AIM OF THE TASK -
Extract the source text from every row below and copy its lines without any change. Leave the pictures out of your answer.

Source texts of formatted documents
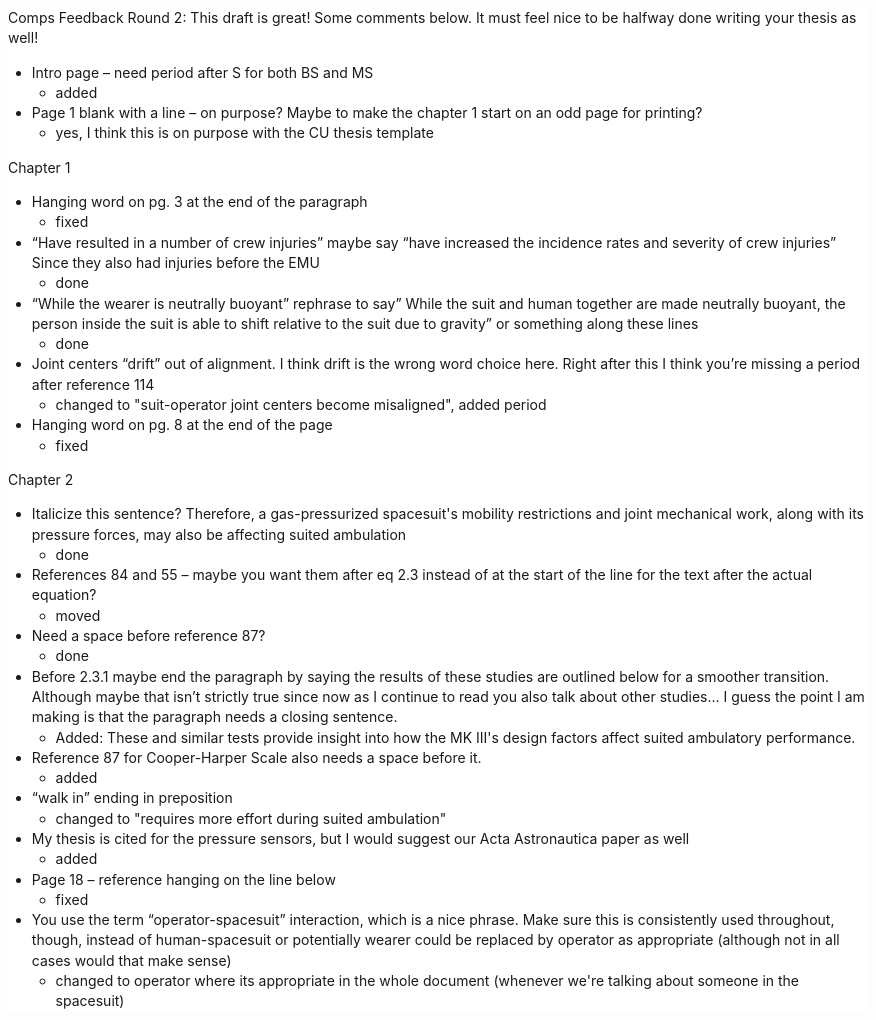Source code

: Comps Feedback Round 2: This draft is great! Some comments below. It must feel nice to be halfway done writing your thesis as well!

 

- Intro page – need period after S for both BS and MS
  - added
- Page 1 blank with a line – on purpose? Maybe to make the chapter 1 start on an odd page for printing?
  - yes, I think this is on purpose with the CU thesis template

 

 

Chapter 1

- Hanging word on pg. 3 at the end of the paragraph
  - fixed
- “Have resulted in a number of crew injuries” maybe say “have increased the incidence rates and severity of crew injuries” Since they also had injuries before the EMU
  - done
- “While the wearer is neutrally buoyant” rephrase to say” While the suit and human together are made neutrally buoyant, the person inside the suit is able to shift relative to the suit due to gravity” or something along these lines
  - done
- Joint centers “drift” out of alignment. I think drift is the wrong word choice here. Right after this I think you’re missing a period after reference 114
  - changed to "suit-operator joint centers become misaligned", added period
- Hanging word on pg. 8 at the end of the page
  - fixed

 

Chapter 2

- Italicize this sentence? Therefore, a gas-pressurized spacesuit's mobility restrictions and joint mechanical work, along with its pressure forces, may also be affecting suited ambulation
  - done
- References 84 and 55 – maybe you want them after eq 2.3 instead of at the start of the line for the text after the actual equation?
  - moved
- Need a space before reference 87?
  - done
- Before 2.3.1 maybe end the paragraph by saying the results of these studies are outlined below for a smoother transition. Although maybe that isn’t strictly true since now as I continue to read you also talk about other studies… I guess the point I am making is that the paragraph needs a closing sentence.
  - Added: These and similar tests provide insight into how the MK III's design factors affect suited ambulatory performance. 
- Reference 87 for Cooper-Harper Scale also needs a space before it. 
  - added
- “walk in” ending in preposition
  - changed to "requires more effort during suited ambulation"
- My thesis is cited for the pressure sensors, but I would suggest our Acta Astronautica paper as well 
  - added
- Page 18 – reference hanging on the line below
  - fixed
- You use the term “operator-spacesuit” interaction, which is a nice phrase. Make sure this is consistently used throughout, though, instead of human-spacesuit or potentially wearer could be replaced by operator as appropriate (although not in all cases would that make sense)
  - changed to operator where its appropriate in the whole document (whenever we're talking about someone in the spacesuit)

SOLUTION -
Source code

: Comps Feedback Round 2: This draft is great! Some comments below. It must feel nice to be halfway done writing your thesis as well!

 

- Intro page – need period after S for both BS and MS
  - added
- Page 1 blank with a line – on purpose? Maybe to make the chapter 1 start on an odd page for printing?
  - yes, I think this is on purpose with the CU thesis template

 

 

Chapter 1

- Hanging word on pg. 3 at the end of the paragraph
  - fixed
- “Have resulted in a number of crew injuries” maybe say “have increased the incidence rates and severity of crew injuries” Since they also had injuries before the EMU
  - done
- “While the wearer is neutrally buoyant” rephrase to say” While the suit and human together are made neutrally buoyant, the person inside the suit is able to shift relative to the suit due to gravity” or something along these lines
  - done
- Joint centers “drift” out of alignment. I think drift is the wrong word choice here. Right after this I think you’re missing a period after reference 114
  - changed to "suit-operator joint centers become misaligned", added period
- Hanging word on pg. 8 at the end of the page
  - fixed

 

Chapter 2

- Italicize this sentence? Therefore, a gas-pressurized spacesuit's mobility restrictions and joint mechanical work, along with its pressure forces, may also be affecting suited ambulation
  - done
- References 84 and 55 – maybe you want them after eq 2.3 instead of at the start of the line for the text after the actual equation?
  - moved
- Need a space before reference 87?
  - done
- Before 2.3.1 maybe end the paragraph by saying the results of these studies are outlined below for a smoother transition. Although maybe that isn’t strictly true since now as I continue to read you also talk about other studies… I guess the point I am making is that the paragraph needs a closing sentence.
  - Added: These and similar tests provide insight into how the MK III's design factors affect suited ambulatory performance. 
- Reference 87 for Cooper-Harper Scale also needs a space before it. 
  - added
- “walk in” ending in preposition
  - changed to "requires more effort during suited ambulation"
- My thesis is cited for the pressure sensors, but I would suggest our Acta Astronautica paper as well 
  - added
- Page 18 – reference hanging on the line below
  - fixed
- You use the term “operator-spacesuit” interaction, which is a nice phrase. Make sure this is consistently used throughout, though, instead of human-spacesuit or potentially wearer could be replaced by operator as appropriate (although not in all cases would that make sense)
  - changed to operator where its appropriate in the whole document (whenever we're talking about someone in the spacesuit)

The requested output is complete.